Exercise 13: A standard view

The next exercise was to use a standard focal length for street images. For this I used my 50mm f/1.8 lens. Despite being my cheapest, I love this lens, as the creative possibilities with the shallow depth of field are endless, and I love being forced to move myself to compose, it makes me look for different images than I would otherwise. I took these photographs at the folk festival in my local town again.

The image above was taken during the parade in the folk festival. I thought this was a fairly quirky portrait, despite being noticed by the subject in the image, I feel it works well as an image, displaying the dress well, and capturing him looking into the onlookers as he walks down the high street.
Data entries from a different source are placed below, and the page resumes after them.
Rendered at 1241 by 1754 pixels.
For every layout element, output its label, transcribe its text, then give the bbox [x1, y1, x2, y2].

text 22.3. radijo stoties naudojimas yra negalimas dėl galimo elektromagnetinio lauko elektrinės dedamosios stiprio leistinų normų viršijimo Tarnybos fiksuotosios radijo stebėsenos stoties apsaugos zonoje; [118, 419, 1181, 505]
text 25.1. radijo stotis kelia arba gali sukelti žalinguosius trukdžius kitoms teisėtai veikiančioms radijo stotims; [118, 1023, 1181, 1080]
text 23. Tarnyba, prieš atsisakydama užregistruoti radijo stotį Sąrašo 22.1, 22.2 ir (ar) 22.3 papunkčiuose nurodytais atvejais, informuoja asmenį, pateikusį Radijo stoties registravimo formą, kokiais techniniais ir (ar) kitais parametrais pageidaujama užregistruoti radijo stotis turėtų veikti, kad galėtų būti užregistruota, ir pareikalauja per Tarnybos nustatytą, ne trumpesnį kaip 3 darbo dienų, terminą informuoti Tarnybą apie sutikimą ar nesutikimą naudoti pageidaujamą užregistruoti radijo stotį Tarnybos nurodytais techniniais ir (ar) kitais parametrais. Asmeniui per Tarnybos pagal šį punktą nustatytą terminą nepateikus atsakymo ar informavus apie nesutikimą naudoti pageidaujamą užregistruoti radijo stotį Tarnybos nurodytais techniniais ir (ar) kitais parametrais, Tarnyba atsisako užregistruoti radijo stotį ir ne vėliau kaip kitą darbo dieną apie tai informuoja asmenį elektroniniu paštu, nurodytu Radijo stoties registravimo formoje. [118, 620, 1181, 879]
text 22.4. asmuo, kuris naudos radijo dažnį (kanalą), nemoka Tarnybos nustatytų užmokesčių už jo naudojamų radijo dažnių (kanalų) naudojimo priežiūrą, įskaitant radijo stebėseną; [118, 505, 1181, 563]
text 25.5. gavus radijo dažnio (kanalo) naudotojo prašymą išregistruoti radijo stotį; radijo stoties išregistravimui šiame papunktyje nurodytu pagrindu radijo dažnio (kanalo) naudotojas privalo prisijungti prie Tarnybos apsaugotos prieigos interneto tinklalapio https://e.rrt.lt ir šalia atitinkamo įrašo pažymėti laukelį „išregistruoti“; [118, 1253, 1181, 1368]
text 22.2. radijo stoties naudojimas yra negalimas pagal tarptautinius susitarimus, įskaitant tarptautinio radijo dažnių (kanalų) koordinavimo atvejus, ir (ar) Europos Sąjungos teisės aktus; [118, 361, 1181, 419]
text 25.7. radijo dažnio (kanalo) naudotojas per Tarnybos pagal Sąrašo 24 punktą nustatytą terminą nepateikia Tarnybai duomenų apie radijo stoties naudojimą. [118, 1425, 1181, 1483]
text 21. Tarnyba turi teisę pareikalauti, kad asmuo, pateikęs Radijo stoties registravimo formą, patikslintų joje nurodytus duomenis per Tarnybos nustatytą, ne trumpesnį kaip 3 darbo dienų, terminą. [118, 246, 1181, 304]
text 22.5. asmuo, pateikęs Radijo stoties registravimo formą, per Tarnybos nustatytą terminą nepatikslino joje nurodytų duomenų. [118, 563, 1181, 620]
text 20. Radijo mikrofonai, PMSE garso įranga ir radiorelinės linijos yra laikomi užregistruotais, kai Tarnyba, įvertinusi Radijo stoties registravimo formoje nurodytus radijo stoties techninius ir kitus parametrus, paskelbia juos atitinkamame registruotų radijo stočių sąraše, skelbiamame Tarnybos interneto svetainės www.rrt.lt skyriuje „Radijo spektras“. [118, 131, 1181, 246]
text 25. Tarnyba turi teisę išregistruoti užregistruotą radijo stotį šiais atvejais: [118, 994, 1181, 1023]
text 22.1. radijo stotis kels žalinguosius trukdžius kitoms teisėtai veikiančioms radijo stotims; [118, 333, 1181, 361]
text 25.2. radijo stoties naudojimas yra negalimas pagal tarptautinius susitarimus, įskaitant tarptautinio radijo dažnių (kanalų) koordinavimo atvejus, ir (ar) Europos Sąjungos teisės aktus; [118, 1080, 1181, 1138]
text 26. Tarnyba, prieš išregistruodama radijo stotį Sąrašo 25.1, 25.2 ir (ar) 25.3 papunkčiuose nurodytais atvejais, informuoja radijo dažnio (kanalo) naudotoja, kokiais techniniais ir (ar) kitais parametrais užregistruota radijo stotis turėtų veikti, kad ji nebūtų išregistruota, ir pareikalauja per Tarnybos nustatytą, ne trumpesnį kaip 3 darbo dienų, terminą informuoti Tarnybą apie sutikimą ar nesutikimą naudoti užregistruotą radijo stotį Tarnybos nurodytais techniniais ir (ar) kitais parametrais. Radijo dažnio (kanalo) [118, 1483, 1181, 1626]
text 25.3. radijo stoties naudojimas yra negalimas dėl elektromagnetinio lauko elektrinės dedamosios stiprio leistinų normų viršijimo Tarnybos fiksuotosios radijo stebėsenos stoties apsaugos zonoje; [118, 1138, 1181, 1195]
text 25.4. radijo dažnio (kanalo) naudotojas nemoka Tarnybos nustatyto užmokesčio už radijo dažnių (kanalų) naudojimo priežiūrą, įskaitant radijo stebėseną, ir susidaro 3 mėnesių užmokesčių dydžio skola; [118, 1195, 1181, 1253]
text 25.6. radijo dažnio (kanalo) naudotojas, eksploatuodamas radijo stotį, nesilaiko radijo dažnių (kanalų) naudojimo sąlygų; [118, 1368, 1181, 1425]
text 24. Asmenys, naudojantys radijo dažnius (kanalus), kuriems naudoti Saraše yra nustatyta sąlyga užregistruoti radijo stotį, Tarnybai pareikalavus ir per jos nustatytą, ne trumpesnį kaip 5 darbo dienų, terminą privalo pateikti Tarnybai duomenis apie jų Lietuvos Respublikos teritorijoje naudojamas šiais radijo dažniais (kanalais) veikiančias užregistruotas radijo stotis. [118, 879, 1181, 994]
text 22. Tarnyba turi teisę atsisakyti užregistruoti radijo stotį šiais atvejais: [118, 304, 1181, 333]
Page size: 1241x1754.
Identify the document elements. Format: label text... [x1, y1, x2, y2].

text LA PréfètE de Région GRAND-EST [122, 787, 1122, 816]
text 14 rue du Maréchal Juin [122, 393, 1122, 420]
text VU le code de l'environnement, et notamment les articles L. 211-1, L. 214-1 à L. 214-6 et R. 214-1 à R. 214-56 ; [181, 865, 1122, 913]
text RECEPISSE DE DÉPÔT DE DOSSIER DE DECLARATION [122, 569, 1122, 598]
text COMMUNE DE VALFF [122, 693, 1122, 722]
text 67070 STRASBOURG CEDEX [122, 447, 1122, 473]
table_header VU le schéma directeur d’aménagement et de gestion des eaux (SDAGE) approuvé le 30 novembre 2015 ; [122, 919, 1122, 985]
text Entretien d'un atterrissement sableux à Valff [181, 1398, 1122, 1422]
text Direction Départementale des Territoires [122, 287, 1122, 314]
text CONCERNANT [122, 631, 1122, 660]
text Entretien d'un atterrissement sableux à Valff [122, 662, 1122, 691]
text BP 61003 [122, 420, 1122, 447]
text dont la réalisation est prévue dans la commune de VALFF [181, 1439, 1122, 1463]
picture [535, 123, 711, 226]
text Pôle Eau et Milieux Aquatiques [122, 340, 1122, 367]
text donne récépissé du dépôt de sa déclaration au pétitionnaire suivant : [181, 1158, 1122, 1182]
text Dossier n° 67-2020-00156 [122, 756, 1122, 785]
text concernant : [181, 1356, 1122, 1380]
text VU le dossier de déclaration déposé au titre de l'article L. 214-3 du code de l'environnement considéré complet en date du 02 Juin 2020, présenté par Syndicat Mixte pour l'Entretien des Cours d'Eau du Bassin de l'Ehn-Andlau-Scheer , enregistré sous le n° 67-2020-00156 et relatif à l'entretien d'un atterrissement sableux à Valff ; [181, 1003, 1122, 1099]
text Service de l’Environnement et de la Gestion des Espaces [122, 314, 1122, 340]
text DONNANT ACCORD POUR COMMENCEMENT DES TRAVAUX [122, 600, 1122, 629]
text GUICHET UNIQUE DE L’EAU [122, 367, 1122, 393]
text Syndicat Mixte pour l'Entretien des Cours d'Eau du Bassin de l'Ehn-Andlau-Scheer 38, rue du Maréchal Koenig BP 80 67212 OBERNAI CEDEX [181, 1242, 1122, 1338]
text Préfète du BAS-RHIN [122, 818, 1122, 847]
This is the second image I chose for this exercise. These were street performers at the folk festival, musicians to accompany the dancers. While another photographer was with these people they had stopped playing for a minute while she tried to get them to pose for the shot she wanted. Whilst she was doing this I saw the opportunity where these two musicians were casually moving, but created a great composition in front of me, so I quickly grabbed the moment to show both the drummer and the other musician (not sure what the instrument is called!) together in their unusual dress (even for morris dancers!).

I really like the above image as it captures the dancer in perfect focus in the dance, staring straight ahead, but with an expression that denotes the internal concentration. The dancers in the background mirroring her moves also add to the picture, and give a good sense of the movement of the dance.

I enjoyed using this lens in street photography. I felt it was more me than the wide angle lens, as it gave a very good perspective on what I saw at the event. It also allowed me to identify individuals, but still show some of the scene they were in.

1 comment:

  1. I love the first shot (guy with red socks), it says all kinds of things that can't be put into words.